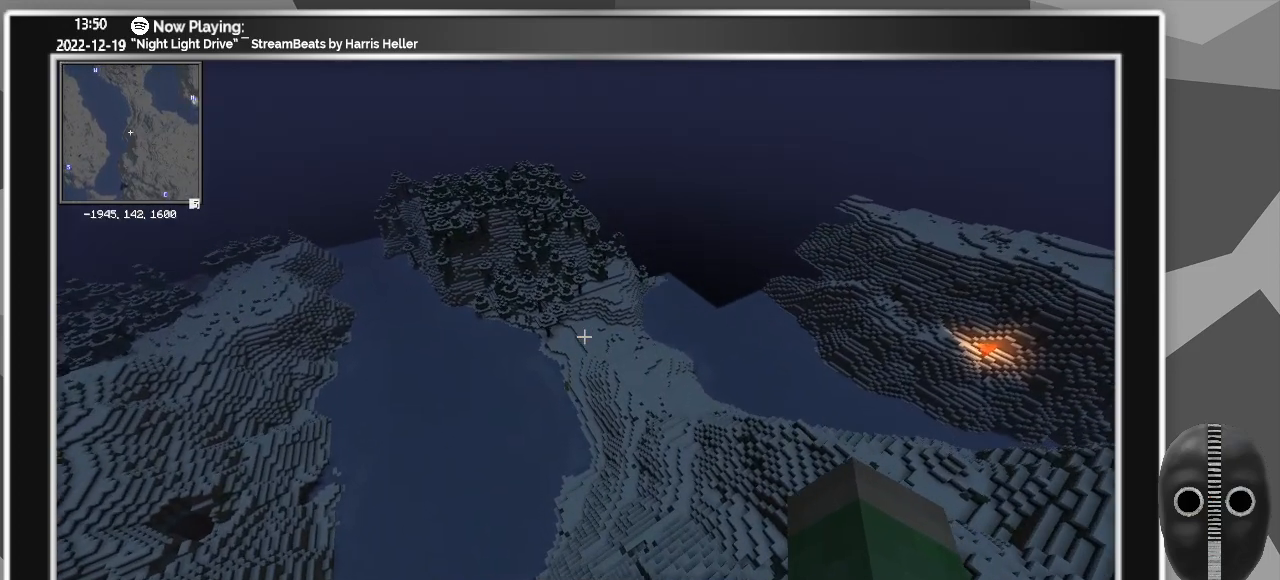
{"keys": ["w"], "mouse": [], "events": []}
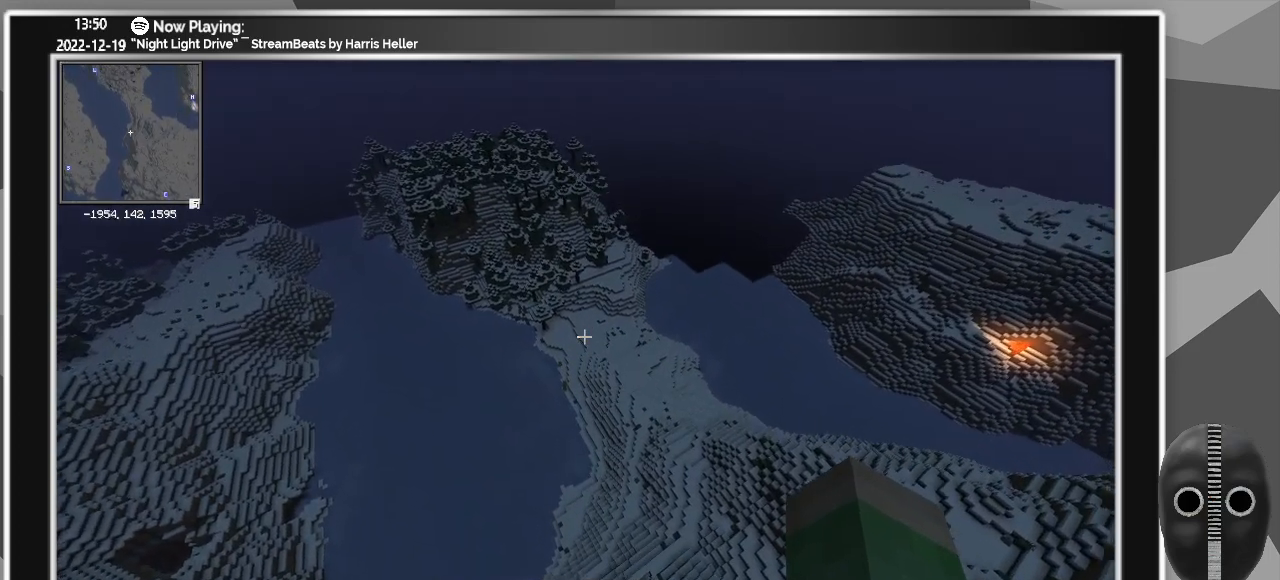
{"keys": ["a", "w"], "mouse": [], "events": [[300, "a", "down"]]}
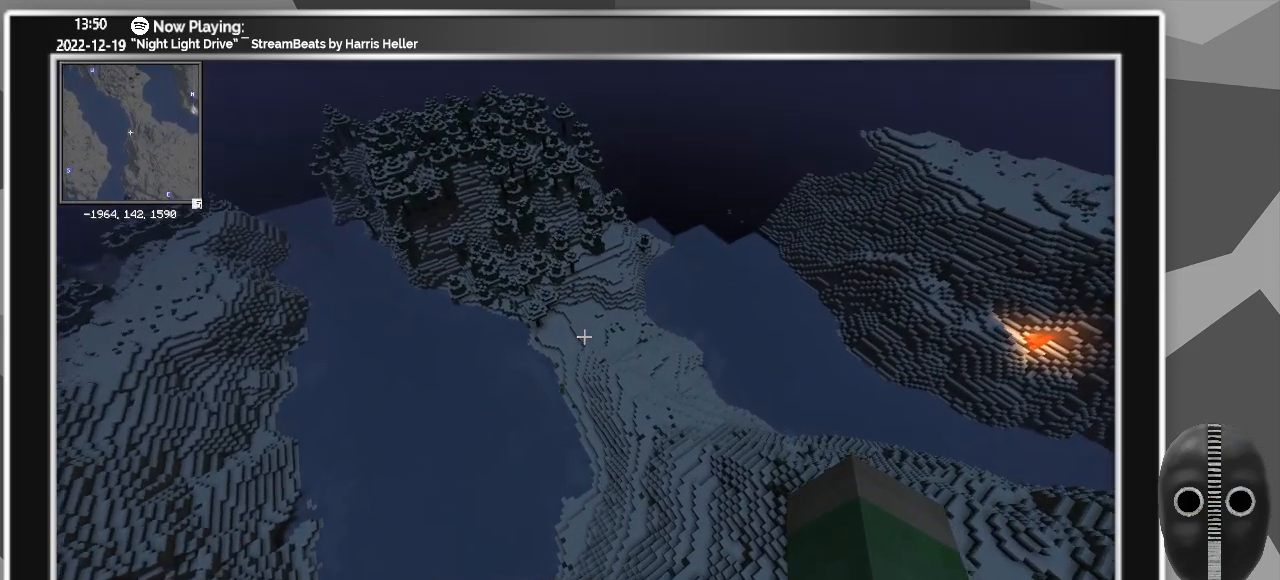
{"keys": ["a", "w"], "mouse": [], "events": []}
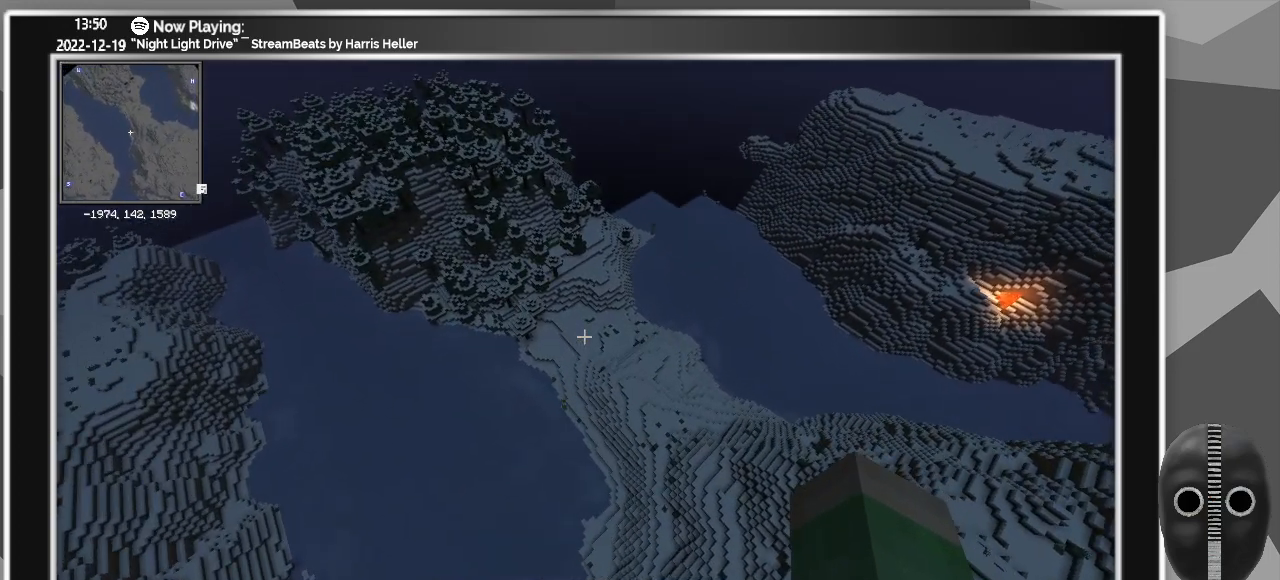
{"keys": ["a"], "mouse": [], "events": [[133, "w", "up"]]}
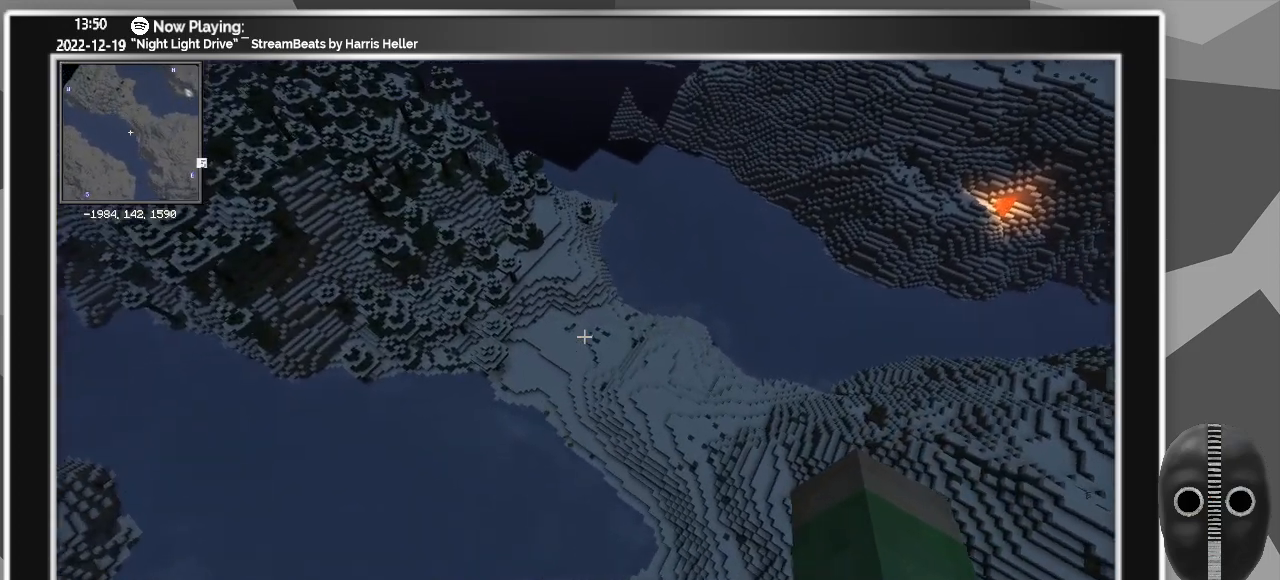
{"keys": [], "mouse": [], "events": [[217, "a", "up"]]}
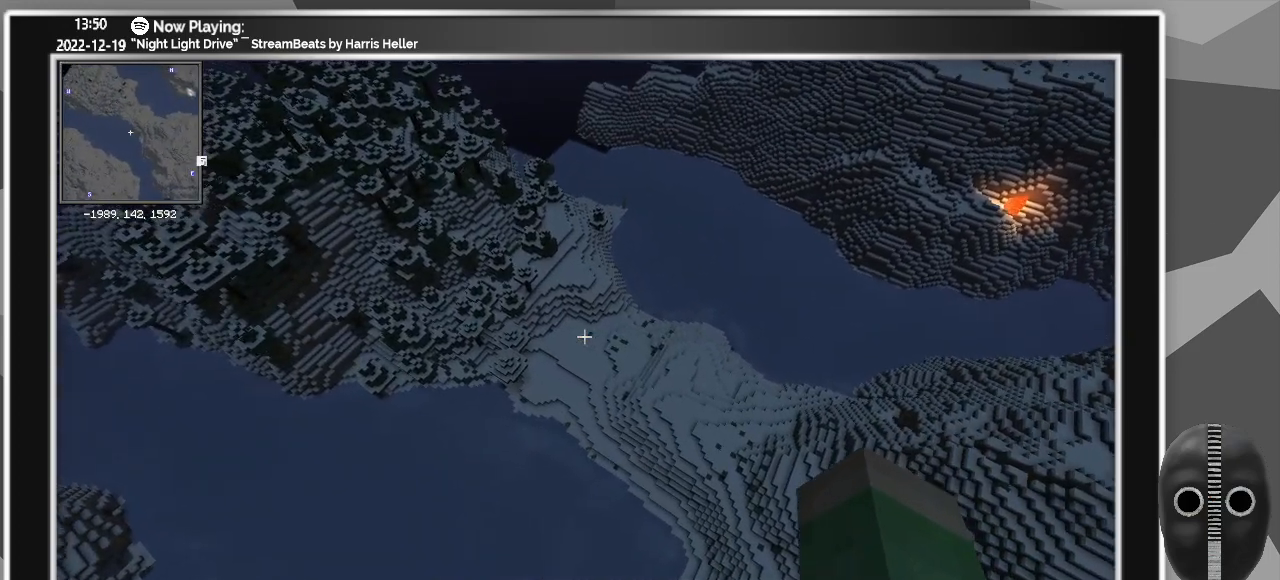
{"keys": [], "mouse": [], "events": []}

--- Problem ---
Start at the first line and set down all of the data exactly, passing over the pictures.

--- Finished exercise ---
{"keys": ["w"], "mouse": [], "events": []}
{"keys": ["a", "w"], "mouse": [], "events": [[300, "a", "down"]]}
{"keys": ["a", "w"], "mouse": [], "events": []}
{"keys": ["a"], "mouse": [], "events": [[133, "w", "up"]]}
{"keys": [], "mouse": [], "events": [[217, "a", "up"]]}
{"keys": [], "mouse": [], "events": []}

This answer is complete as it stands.